A per-action <action>_timeout can override this value.
type
required: false
scopable: false
The resource driver name.
unprovision
required: false
scopable: false
default: true
convert: bool
Set to false to ignore the unprovision action on the resource.
Warning:
unprovisionuse data-destructive operations like formatting.
It is recommended to set provision=false on long-lived critical objects,
to force administrators to remove this setting when they really want to
destroy data.
unprovision_requires
required: false
scopable: false
Example:
unprovision_requires = ip#0 fs#0(down,stdby down)

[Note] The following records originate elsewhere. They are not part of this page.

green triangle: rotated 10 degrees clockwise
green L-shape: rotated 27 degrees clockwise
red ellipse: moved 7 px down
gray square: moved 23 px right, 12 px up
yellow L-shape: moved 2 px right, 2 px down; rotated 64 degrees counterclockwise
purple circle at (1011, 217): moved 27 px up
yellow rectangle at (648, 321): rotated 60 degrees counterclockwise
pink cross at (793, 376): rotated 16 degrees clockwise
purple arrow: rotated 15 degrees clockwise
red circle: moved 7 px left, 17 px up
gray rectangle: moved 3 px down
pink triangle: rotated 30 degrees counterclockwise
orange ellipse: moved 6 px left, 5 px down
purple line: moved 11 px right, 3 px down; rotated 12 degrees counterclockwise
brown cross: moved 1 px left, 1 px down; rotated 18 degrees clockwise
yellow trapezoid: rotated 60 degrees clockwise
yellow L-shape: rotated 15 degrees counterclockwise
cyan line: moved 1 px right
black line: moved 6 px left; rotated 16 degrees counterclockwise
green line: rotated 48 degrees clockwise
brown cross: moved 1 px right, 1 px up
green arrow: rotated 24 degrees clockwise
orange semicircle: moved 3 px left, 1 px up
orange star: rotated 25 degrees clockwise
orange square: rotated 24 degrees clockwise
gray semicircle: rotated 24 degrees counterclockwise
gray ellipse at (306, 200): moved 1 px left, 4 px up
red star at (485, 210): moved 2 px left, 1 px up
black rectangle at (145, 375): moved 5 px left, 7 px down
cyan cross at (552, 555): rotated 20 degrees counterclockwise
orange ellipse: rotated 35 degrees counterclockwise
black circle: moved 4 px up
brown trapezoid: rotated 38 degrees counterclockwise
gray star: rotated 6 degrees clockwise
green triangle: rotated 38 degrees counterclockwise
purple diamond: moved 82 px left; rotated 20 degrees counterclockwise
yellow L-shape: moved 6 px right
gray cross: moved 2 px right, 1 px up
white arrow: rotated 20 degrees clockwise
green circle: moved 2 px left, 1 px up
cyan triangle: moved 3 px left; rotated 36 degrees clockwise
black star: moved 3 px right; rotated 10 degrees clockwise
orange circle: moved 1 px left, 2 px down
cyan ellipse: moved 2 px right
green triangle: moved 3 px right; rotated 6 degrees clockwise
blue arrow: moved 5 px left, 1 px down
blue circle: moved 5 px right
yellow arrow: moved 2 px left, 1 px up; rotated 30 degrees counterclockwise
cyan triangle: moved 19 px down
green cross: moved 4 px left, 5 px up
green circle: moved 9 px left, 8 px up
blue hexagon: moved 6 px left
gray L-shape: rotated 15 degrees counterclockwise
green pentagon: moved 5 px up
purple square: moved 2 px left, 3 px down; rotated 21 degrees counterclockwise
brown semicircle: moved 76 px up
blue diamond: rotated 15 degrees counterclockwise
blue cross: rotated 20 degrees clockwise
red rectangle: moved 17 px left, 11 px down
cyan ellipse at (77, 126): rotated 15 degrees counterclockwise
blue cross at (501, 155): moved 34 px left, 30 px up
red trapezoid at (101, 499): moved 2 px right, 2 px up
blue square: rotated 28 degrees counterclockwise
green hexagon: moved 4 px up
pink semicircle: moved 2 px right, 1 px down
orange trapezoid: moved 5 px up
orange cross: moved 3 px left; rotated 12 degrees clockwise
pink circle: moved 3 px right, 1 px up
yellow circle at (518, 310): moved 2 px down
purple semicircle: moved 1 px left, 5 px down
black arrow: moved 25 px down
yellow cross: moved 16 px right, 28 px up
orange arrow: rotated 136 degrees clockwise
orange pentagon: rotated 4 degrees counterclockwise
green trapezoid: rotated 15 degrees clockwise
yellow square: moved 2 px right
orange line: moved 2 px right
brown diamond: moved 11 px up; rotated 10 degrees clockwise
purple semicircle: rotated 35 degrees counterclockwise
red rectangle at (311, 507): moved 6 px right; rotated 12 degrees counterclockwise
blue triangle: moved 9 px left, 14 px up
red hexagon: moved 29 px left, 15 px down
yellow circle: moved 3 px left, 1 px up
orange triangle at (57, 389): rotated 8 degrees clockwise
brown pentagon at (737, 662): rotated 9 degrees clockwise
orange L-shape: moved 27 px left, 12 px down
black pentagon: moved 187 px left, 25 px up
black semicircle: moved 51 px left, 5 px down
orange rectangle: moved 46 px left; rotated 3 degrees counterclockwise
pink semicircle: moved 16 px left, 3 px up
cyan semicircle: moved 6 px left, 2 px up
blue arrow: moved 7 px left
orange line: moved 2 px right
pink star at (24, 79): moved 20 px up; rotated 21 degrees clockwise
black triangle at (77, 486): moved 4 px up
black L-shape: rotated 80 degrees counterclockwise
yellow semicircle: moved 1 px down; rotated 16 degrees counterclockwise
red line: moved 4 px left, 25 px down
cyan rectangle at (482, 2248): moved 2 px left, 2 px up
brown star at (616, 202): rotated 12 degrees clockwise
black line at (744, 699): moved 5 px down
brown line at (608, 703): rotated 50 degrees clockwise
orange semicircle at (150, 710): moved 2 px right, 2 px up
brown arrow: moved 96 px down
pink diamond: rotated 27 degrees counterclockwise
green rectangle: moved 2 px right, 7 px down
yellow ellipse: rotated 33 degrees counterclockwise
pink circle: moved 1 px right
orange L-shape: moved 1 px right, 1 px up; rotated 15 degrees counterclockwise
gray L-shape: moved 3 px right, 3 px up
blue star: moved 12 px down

A whitespace-separated list of conditions to meet to accept a 'unprovision' action.
A condition is expressed as <rid>(<state>,...).
If states are omitted, up,stdby up is used as the default expected states.
unprovision_timeout
required: false
scopable: true
convert: duration
Example:
unprovision_timeout = 1m30s
Wait for <duration> before declaring the action a failure.
Takes precedence over timeout.
user
required: false
scopable: true
convert: user
Example:
user = root
The user that should be owner of the mnt directory.
Either in numeric or symbolic form.
zone
required: false
scopable: true
The zone name the fs refers to.
If set, the fs mount point is reparented into the zonepath rootfs.